Herbert Hoover was a white supremacist. He believed blacks were inherently inferior and wanted to get rid of any blacks from positions of authority and power in the Republican Party. Hoover’s racism is manifest in his response to the great Mississippi Flood of 1927, his Supreme Court picks, and his use of patronage to strip blacks of power. He even fought against anti-lynching laws…
He also indiscriminately deported Mexicans and American Citizens with Mexican heritage, again from the DailyKos
It was Hoover who deported over two million people, many of which were legal American citizens. Anyone with a Mexican-sounding name had their property confiscated and were shipped to Mexico City.

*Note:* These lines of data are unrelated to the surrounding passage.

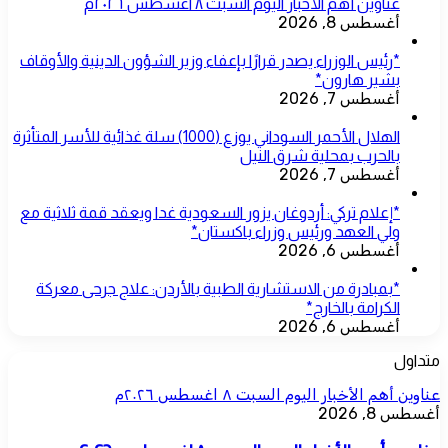
عناوين أهم الأخبار اليوم السبت ٨ اغسطس ٢٠٢٦م
أغسطس 8, 2026
*رئيس الوزراء يصدر قرارًا بإعفاء وزير الشؤون الدينية والأوقاف
بشير هارون*
أغسطس 7, 2026
الهلال الأحمر السوداني يوزع (1000) سلة غذائية للأسر المتأثرة
بالحرب بمحلية شرق النيل
أغسطس 7, 2026
*إعلام تركي: أردوغان يزور السعودية غدا ويعقد قمة ثلاثية مع
ولي العهد ورئيس وزراء باكستان*
أغسطس 6, 2026
*بمبادرة من الاستشارية الطبية بالأردن: علاج جرحى معركة
الكرامة بالخارج*
أغسطس 6, 2026
متداول
عناوين أهم الأخبار اليوم السبت ٨ اغسطس ٢٠٢٦م
أغسطس 8, 2026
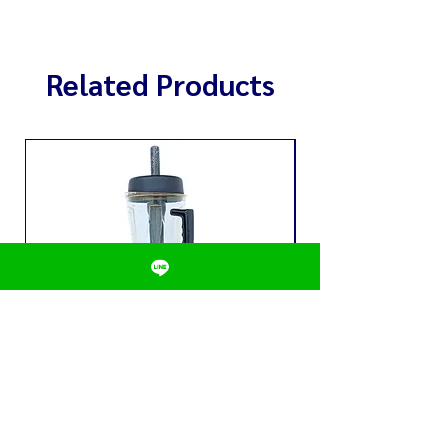
มอเตอร์ใช้งานได้ปกติ
ชุดใบมีดใหม่
Related Products
เครื่องปั่นน้ำผลไม้ CHAMP รุ่น C-
หลอดใส่น้ำ 3 ลิตร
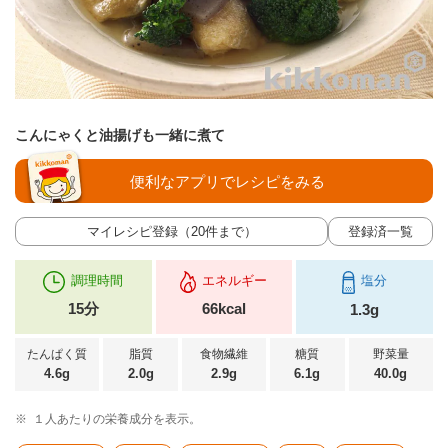
こんにゃくと油揚げも一緒に煮て
便利なアプリでレシピをみる
マイレシピ登録（20件まで）
登録済一覧
調理時間
エネルギー
塩分
15分
66kcal
1.3g
たんぱく質
脂質
食物繊維
糖質
野菜量
4.6g
2.0g
2.9g
6.1g
40.0g
※
１人あたりの栄養成分を表示。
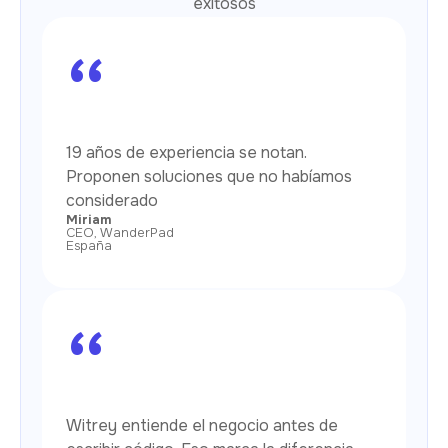
exitosos
“
19 años de experiencia se notan.
Proponen soluciones que no habíamos
considerado
Miriam
CEO, WanderPad
España
“
Witrey entiende el negocio antes de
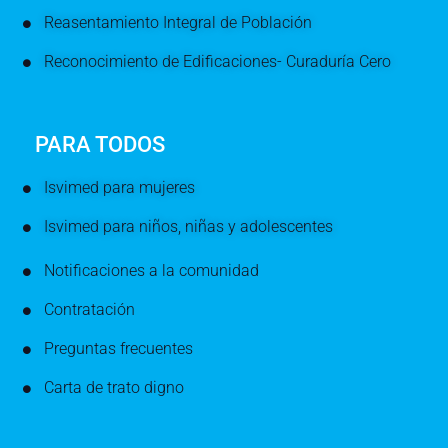
Reasentamiento Integral de Población
Reconocimiento de Edificaciones- Curaduría Cero
PARA TODOS
Isvimed para mujeres
Isvimed para niños, niñas y adolescentes
Notificaciones a la comunidad
Contratación
Preguntas frecuentes
Carta de trato digno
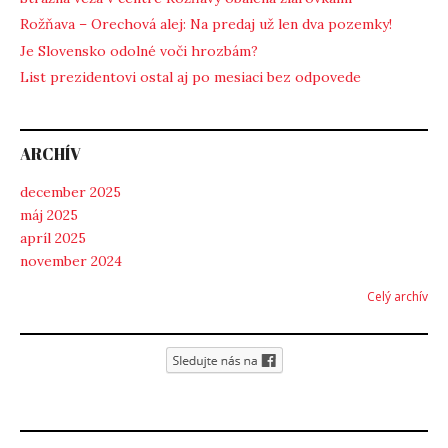
Rožňava – Orechová alej: Na predaj už len dva pozemky!
Je Slovensko odolné voči hrozbám?
List prezidentovi ostal aj po mesiaci bez odpovede
ARCHÍV
december 2025
máj 2025
apríl 2025
november 2024
Celý archív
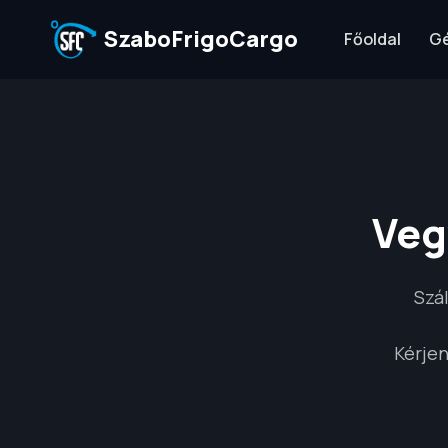
SzaboFrigoCargo
Főoldal
Gé
Veg
Szá
Kérjen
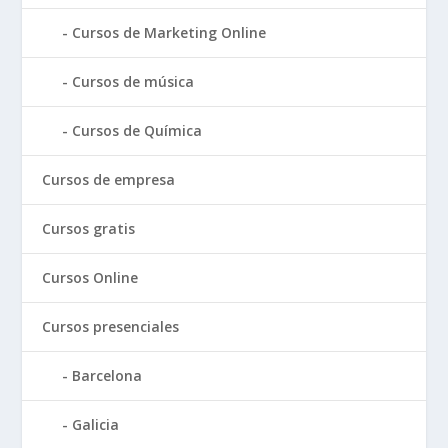
Cursos de Marketing Online
Cursos de música
Cursos de Química
Cursos de empresa
Cursos gratis
Cursos Online
Cursos presenciales
Barcelona
Galicia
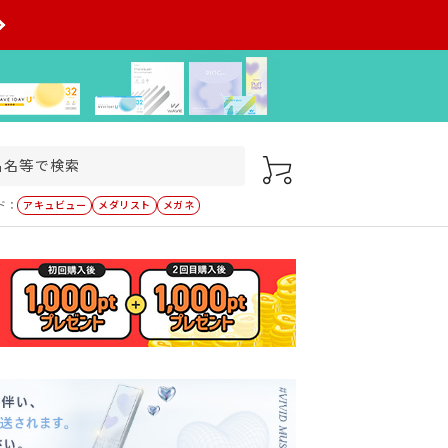
ド：
アキュビュー
メダリスト
メガネ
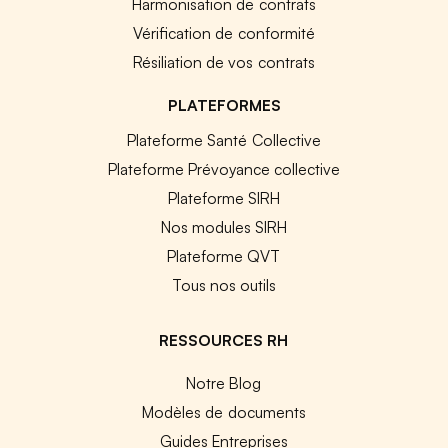
Harmonisation de contrats
Vérification de conformité
Résiliation de vos contrats
PLATEFORMES
Plateforme Santé Collective
Plateforme Prévoyance collective
Plateforme SIRH
Nos modules SIRH
Plateforme QVT
Tous nos outils
RESSOURCES RH
Notre Blog
Modèles de documents
Guides Entreprises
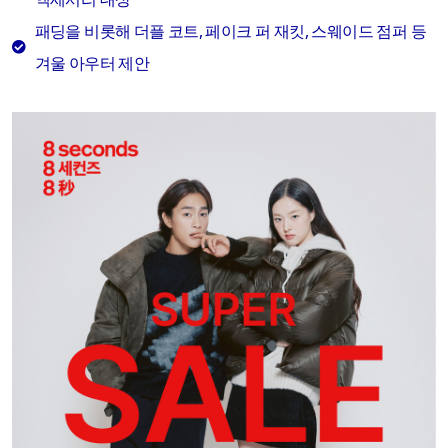
패딩을 비롯해 더플 코트, 페이크 퍼 재킷, 스웨이드 점퍼 등
겨울 아우터 제안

This doesn’t seem like a tough call either.
Better (S)heroes Needed
There is a Board policy on naming of schools, and we should invoke it.
Like most of what I hear from the student directors, their argument makes a lot of sense to me, and I think it would probably make sense to those school leaders, from what I know of them.
And I get that these figures were “products of their times” but John Brown, Frederick Douglass, Dubois and others grew in those times too, and rose above the racism that these two men embraced and used. And they ain’t no heroes to me and shouldn’t be figures we celebrate to the very children they worked against.